Pesquisa do IG revela contradições e implicações no contexto do processo
A prática científica da modelagem climática se tornou central nas últimas décadas, influenciada pelo cenário das mudanças no clima e meio ambiente do planeta. Mas desenvolver modelos computacionais que permitam fazer previsões diárias, como as dos telejornais, ou mesmo as de longo prazo, requer infraestrutura de ponta e forte capacidade científica. Para o pesquisador Jean Carlos Hochsprung Miguel, que estudou o tema na Unicamp, poucos centros de pesquisa no mundo exercem a capacidade de representar processos atmosféricos em modelos de computador. É o caso, segundo ele, do Instituto Nacional de Pesquisas Espaciais (INPE).
“Com o desenvolvimento de modelos computacionais e focando neste tipo de ciência, o INPE se tornou protagonista nas redes de pesquisa sobre mudanças climáticas no Brasil. O instituto recebeu mais recursos, com os quais foi possível construir centros para estudos de alterações no clima. No momento, o INPE ambiciona fazer parte do seleto grupo de centros de pesquisa mundiais que desenvolvem modelos climáticos”, aponta o pesquisador.
Jean Miguel defendeu recentemente tese de doutorado sobre as políticas e infraestruturas das ciências atmosféricas, desenvolvendo um estudo de caso sobre o INPE. No trabalho, ele investigou como os modelos climáticos se tornaram ferramentas centrais nas redes de pesquisa e operação meteorológica e na política científica e climática nacional. Conduzida junto ao Departamento de Política Científica e Tecnológica (DPCT) do Instituto de Geociências (IG), a pesquisa foi orientada pelo docente Marko Synésio Alves Monteiro.
Redes de governança global
O pesquisador afirma que o INPE passou a exercer hierarquia maior sobre as questões climáticas graças à produção de conhecimento em torno da modelagem. Ele acrescenta que o instituto brasileiro obteve desempenho não só científico, mas político nas redes sobre clima. Com o INPE, por exemplo, o Brasil foi o primeiro dos países emergentes a ter um modelo no IPCC (Painel Intergovernamental sobre Mudanças Climáticas). Atualmente, apenas 11 nações, entre as quais o Brasil, contam com modelos climáticos junto ao órgão internacional.
“Ao desenvolver estes modelos, o INPE reposicionou o país nas redes de governança global sobre o clima. Se há capacidade de produzir modelos e estudos de modelagem, há como contribuir efetivamente para esse painel na base científica.
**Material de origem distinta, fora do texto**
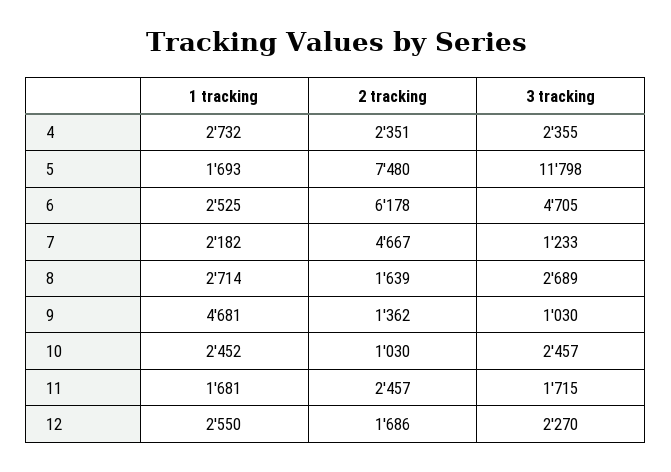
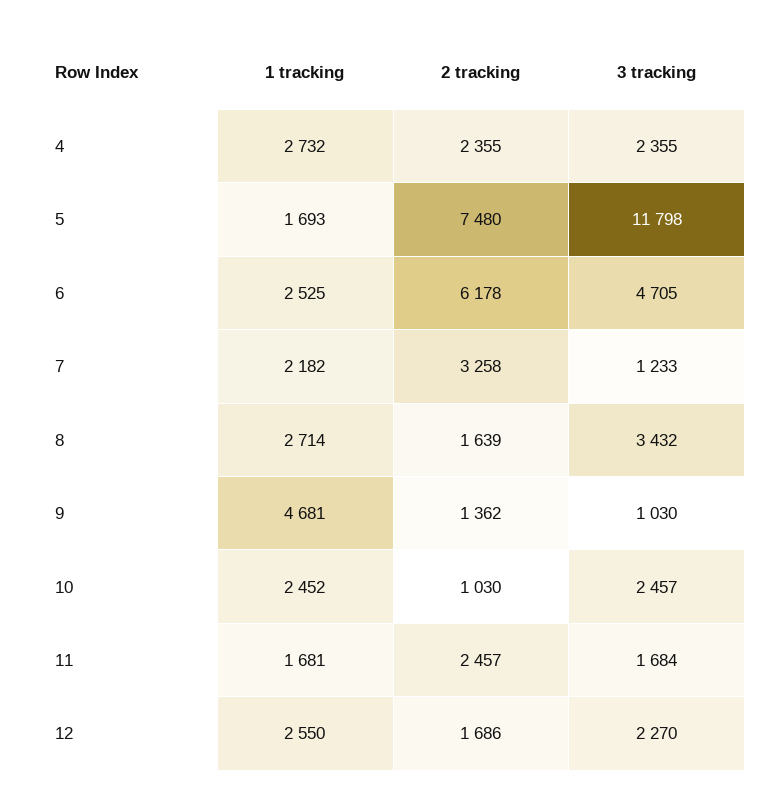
2 tracking, 4: 2351 -> 2355
2 tracking, 7: 4667 -> 3258
3 tracking, 8: 2689 -> 3432
3 tracking, 11: 1715 -> 1684

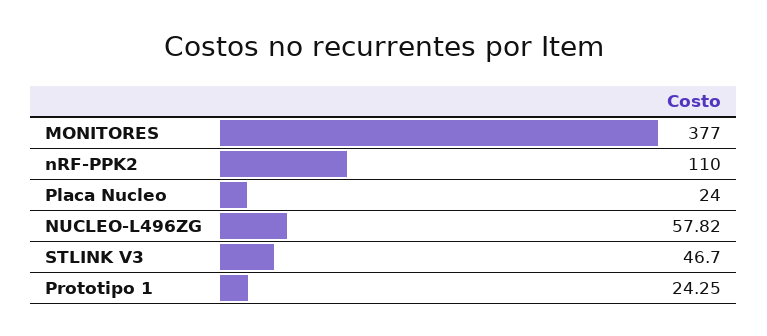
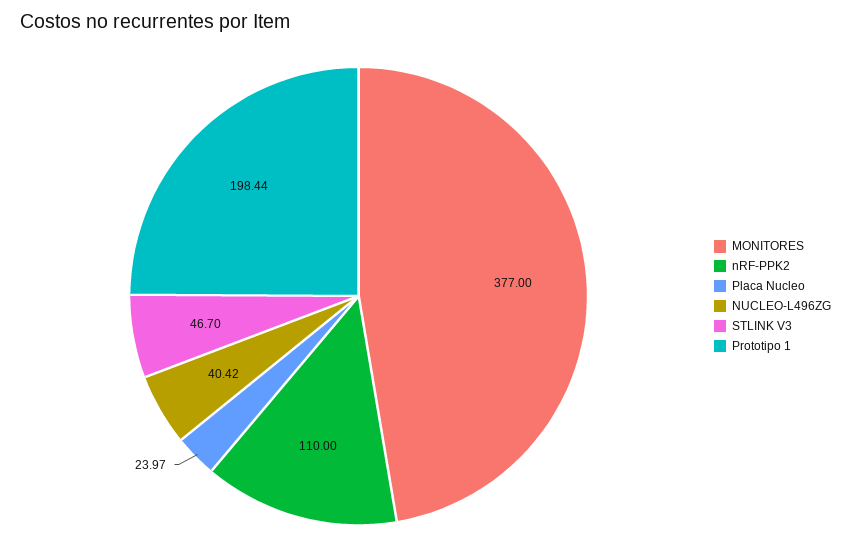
Placa Nucleo: 24 -> 23.97
NUCLEO-L496ZG: 57.82 -> 40.42
Prototipo 1: 24.25 -> 198.44

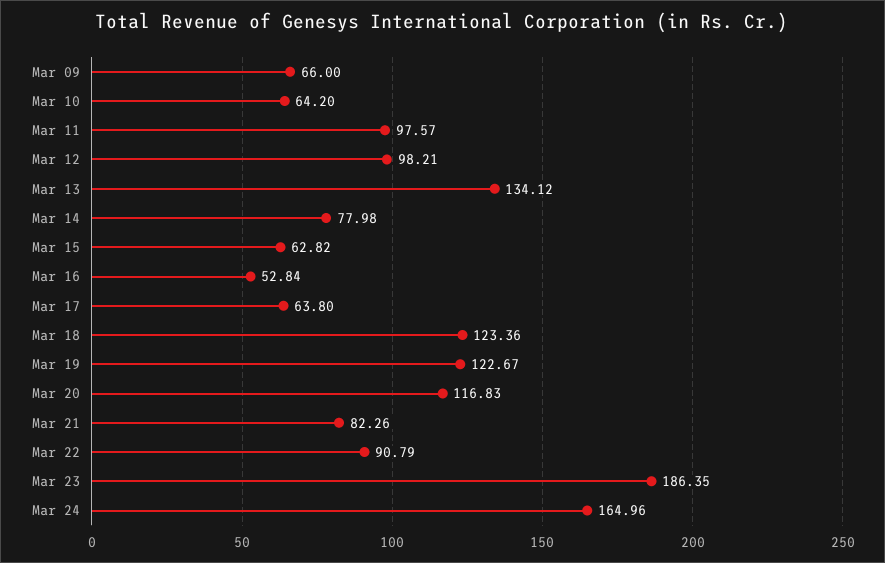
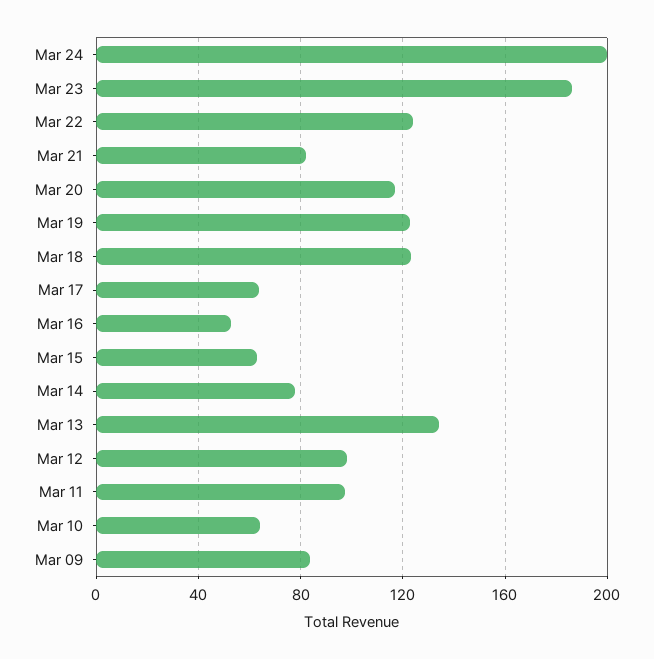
Mar 09: 66 -> 85
Mar 22: 90.79 -> 125
Mar 24: 164.96 -> 200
É evidente que isso está associado não só ao desenvolvimento científico, mas a arranjos políticos que criaram condições para o INPE alçar novas condições de pesquisa.”
Jean Miguel esclarece que o IPCC congrega a base científica das mudanças climáticas no planeta, enquanto a Convenção Quadro das Nações Unidas sobre Mudança do Clima (UNFCCC) constitui-se como uma arena política. “O meu trabalho aponta justamente para essa associação entre infraestrutura para pesquisa, produção de conhecimento relevante e a possibilidade de pautar as agendas nessa área, como acontece com o INPE.” Contradições e implicações O orientador do trabalho, Marko Monteiro, explica que após conquistar o protagonismo nacional, o INPE tem buscado a hegemonia global neste campo científico. Monteiro aponta, no entanto, para contradições e implicações no contexto deste processo.
“O principal achado da pesquisa revela que o INPE consegue hegemonizar a ciência climática no Brasil, investindo na modelagem. Neste momento o órgão participa de uma disputa no cenário global. Mas por outro lado, com o auge da crise financeira no país, falta dinheiro para bancar, por exemplo, os custos com o Tupã, o supercomputador adquirido pelo instituto em 2011.”
Jean Miguel acrescenta, por sua vez, que a modelagem climática exige infraestrutura de pesquisa de elevado custo e constante atualização. “O supercomputador do INPE, quando comprado, estava entre os 20 mais potentes do mundo. Hoje ele já caiu nessa lista. O país que quer se manter na ponta tem que estar atualizando constantemente as suas infraestruturas. Além disso, a busca pela hegemonização de uma ciência tão cara acaba criando uma centralização na produção de conhecimento apenas numa área de pesquisa.”